Christine Elliott enters race to replace Ontario PC leader

MPP Christine Elliott — the widow of ex-federal finance minister Jim Flaherty — is taking another shot at leading Ontario’s Progressive Conservatives.

Elliott announced Wednesday morning in Toronto that she’s entering the race to succeed Tim Hudak, who will be stepping down as PC leader when the legislature returns on July 2.

“I am determined to lead the PC party,” she said outside the McMurrich Building at the University of Toronto.

She added that her party had a lot of work to do in the next four years because the recent election showed that “we failed to connect with the issues that mattered” to the public. And to take the party forward “it’s going to take new leadership,” she said.

Elliott finished third when Hudak won the Tory leadership race in 2009.

Flaherty failed in bids in 2002 and 2004 to lead the Ontario Tories.

Her name was put forward as a possible favourite to replace Hudak after he announced he was stepping down following the crushing defeat of his party in the June 12 election.

Elliott is deputy leader of the party and has served as critic for the Ministry of Health and Long-Term Care and Mental Health Reform.

Tory MPP and labour critic Monte McNaughton said he is also “seriously” considering a run for the leadership.

“I’ve spent every day since the election making calls to party activists across the province and to caucus members,” he told The Canadian Press.

“I really am overwhelmed and humbled by the support that I’ve been receiving across Ontario.”

It could be a crowded field.
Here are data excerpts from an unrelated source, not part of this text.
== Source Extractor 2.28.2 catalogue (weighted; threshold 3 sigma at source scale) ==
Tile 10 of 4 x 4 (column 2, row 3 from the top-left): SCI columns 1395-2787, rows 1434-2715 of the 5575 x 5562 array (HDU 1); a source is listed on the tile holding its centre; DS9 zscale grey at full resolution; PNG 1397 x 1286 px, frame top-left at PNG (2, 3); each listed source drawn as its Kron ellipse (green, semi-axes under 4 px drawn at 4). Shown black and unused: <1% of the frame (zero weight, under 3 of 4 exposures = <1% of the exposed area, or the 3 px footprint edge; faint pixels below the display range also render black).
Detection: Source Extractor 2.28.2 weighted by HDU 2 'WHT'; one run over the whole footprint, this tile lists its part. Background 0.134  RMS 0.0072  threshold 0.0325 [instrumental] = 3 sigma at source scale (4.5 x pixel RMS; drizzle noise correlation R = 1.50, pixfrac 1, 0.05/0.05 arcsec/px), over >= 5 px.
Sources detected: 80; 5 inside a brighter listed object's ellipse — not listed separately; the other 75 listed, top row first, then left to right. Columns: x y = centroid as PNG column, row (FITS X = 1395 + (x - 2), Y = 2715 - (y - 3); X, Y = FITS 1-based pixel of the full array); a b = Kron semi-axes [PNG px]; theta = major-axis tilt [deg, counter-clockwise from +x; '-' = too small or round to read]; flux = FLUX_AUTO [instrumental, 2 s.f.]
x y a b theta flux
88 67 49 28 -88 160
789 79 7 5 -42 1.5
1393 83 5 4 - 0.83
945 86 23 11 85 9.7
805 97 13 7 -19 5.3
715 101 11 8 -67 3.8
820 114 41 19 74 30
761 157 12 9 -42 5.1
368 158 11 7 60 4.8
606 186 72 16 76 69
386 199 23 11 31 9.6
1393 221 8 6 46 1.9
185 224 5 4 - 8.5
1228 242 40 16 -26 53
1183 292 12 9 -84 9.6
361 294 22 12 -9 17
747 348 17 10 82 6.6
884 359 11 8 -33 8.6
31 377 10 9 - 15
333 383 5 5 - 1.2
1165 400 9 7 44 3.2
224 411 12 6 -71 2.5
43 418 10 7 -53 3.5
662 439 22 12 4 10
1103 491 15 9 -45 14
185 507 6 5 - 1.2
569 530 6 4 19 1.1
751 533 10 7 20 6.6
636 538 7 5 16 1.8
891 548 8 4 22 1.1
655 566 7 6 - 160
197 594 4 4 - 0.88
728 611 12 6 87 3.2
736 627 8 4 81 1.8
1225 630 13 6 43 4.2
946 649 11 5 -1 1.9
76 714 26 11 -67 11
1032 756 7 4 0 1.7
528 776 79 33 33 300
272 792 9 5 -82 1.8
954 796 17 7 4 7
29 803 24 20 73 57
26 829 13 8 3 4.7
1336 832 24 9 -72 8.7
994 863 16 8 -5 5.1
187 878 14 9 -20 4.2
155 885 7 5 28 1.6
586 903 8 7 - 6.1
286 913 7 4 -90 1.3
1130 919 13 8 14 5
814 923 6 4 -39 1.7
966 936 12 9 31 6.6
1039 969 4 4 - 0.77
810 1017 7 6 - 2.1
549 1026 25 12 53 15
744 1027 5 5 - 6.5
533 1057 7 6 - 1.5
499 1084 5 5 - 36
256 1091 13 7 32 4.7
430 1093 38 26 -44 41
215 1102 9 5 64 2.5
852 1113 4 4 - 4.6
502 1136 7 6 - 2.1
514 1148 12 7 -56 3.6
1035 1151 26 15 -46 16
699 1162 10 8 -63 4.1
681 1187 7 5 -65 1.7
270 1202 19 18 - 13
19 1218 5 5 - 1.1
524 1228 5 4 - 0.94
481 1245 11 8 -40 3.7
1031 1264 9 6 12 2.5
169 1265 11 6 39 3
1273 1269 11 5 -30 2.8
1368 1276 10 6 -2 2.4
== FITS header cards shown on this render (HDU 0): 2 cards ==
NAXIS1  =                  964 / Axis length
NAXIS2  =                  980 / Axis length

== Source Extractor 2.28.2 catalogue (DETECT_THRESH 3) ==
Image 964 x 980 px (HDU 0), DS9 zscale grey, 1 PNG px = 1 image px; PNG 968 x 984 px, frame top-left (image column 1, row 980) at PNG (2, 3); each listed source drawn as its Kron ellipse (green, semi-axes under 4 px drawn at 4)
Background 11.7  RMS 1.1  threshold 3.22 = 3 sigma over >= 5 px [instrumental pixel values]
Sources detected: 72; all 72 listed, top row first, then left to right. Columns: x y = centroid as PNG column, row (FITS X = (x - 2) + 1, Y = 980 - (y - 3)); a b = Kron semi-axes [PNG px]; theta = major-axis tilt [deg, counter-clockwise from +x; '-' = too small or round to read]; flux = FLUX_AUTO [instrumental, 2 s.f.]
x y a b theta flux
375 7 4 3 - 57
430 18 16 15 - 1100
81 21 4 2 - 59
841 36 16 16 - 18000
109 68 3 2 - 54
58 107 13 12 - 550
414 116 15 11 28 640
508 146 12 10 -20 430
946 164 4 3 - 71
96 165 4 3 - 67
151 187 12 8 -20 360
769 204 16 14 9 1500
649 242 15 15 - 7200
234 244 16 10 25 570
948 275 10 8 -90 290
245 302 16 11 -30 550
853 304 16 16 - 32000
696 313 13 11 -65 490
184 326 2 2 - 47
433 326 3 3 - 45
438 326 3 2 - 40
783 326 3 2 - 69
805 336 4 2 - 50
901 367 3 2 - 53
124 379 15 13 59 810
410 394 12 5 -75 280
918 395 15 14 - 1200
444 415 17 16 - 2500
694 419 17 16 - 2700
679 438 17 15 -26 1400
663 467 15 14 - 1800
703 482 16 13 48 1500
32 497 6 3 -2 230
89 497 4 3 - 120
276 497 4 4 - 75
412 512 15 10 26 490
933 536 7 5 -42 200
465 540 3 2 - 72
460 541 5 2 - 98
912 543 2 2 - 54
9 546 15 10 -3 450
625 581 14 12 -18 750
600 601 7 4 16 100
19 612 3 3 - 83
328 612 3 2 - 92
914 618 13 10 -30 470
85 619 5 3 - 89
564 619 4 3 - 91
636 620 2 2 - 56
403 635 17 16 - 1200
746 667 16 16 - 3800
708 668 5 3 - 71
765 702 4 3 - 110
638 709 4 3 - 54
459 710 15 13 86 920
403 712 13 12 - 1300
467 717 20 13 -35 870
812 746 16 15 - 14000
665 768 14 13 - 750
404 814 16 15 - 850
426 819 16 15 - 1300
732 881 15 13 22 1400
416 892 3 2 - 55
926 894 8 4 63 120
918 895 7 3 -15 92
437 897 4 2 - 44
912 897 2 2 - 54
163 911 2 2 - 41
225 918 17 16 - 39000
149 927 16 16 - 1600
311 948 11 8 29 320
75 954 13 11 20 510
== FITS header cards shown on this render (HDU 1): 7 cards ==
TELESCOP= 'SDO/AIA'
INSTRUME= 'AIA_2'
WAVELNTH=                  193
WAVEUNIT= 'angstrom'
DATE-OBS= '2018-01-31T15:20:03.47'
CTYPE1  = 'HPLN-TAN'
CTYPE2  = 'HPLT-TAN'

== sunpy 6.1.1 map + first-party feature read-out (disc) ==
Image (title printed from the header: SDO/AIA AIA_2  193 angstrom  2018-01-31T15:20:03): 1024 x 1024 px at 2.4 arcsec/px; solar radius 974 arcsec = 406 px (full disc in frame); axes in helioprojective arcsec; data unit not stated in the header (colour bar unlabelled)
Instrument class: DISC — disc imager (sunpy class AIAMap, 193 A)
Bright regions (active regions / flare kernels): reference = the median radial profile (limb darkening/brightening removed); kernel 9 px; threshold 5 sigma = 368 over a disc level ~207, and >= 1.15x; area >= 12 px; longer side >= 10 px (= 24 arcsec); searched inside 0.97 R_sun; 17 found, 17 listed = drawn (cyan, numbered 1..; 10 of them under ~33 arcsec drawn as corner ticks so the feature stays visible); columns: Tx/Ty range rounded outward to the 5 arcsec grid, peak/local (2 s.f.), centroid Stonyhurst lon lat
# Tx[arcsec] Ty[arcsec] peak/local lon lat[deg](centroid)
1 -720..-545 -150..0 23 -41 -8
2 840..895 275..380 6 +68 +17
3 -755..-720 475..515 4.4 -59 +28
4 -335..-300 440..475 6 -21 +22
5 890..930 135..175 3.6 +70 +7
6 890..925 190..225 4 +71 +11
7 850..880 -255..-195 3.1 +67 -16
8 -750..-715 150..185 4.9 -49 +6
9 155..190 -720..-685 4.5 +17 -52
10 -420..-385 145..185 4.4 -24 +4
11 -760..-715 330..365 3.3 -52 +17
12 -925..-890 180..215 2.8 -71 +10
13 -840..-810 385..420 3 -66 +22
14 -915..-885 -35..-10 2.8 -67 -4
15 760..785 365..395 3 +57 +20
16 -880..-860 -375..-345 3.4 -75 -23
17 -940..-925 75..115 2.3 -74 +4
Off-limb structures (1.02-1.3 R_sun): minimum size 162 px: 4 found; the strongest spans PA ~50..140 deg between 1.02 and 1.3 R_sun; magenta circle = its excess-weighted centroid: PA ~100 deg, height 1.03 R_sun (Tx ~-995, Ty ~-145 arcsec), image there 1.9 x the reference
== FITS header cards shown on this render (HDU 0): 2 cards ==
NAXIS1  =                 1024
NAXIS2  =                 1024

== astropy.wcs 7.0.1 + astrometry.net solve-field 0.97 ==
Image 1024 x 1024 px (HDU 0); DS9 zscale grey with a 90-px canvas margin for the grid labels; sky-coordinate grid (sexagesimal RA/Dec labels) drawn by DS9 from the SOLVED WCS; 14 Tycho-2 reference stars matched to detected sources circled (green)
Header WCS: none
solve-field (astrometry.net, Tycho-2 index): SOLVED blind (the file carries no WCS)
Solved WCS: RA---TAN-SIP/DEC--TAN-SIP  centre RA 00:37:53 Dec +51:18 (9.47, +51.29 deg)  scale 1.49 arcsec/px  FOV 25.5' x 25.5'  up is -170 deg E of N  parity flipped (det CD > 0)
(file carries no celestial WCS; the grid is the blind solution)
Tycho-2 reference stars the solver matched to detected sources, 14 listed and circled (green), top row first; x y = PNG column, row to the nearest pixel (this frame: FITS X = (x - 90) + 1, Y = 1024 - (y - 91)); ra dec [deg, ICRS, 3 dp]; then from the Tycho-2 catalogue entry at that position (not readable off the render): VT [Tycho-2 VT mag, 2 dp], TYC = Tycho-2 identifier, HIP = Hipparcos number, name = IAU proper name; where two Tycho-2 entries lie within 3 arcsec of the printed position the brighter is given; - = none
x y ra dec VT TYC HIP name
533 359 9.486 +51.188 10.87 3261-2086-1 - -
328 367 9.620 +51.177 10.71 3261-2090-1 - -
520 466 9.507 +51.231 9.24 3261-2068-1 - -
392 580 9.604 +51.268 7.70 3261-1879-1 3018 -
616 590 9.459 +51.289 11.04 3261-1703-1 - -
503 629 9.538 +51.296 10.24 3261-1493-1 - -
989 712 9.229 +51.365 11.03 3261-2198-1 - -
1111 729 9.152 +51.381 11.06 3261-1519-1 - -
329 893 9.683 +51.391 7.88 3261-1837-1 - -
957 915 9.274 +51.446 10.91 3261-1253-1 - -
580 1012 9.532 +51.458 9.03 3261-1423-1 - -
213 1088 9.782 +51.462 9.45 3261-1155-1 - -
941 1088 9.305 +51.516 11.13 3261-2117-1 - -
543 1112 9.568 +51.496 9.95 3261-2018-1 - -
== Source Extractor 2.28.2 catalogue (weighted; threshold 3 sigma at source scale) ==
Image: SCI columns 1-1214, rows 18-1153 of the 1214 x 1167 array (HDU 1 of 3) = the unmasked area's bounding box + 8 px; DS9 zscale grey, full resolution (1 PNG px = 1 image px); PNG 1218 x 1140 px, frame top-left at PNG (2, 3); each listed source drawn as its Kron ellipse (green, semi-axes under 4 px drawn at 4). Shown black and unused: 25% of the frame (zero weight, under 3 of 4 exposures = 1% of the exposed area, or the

Tory energy critic Lisa MacLeod, who once worked for Foreign Affairs Minister John Baird, appears to be testing the waters, penning a column in the Toronto Star calling for a new leader “who understands urban, suburban and rural concerns.”

Her Ottawa riding of Nepean-Carleton “is a microcosm of the growing and changing Ontario that our party must represent,” she wrote Tuesday.

There’s also a campaign underway by some party activists to draft federal Transportation Minister Lisa Raitt into the race.

Other names mentioned as possible candidates include Tory MPP and finance critic Vic Fedeli, as well as party president Richard Ciano.

Educated as a lawyer, Elliott entered politics when she won a seat in Whitby, east of Toronto, in the March 2006 byelection.

During the 2009 leadership race, Elliott preached the Red Tory mantra of fiscal conservatism and social responsibility — very different from Flaherty who during his 2002 leadership bid proposed jailing the homeless.

She rejected any political labels — “I define myself as a Conservative, period” — saying her beliefs are rooted in her experiences as a mother, businesswoman and advocate for people with special needs, including her son John.

Following the June 12 election, Elliott said it was “a combination of things” that drove voters from the PCs to the Liberals.

“We ran a principled campaign and I’m very proud, (but) it just wasn’t meant to be,” she said.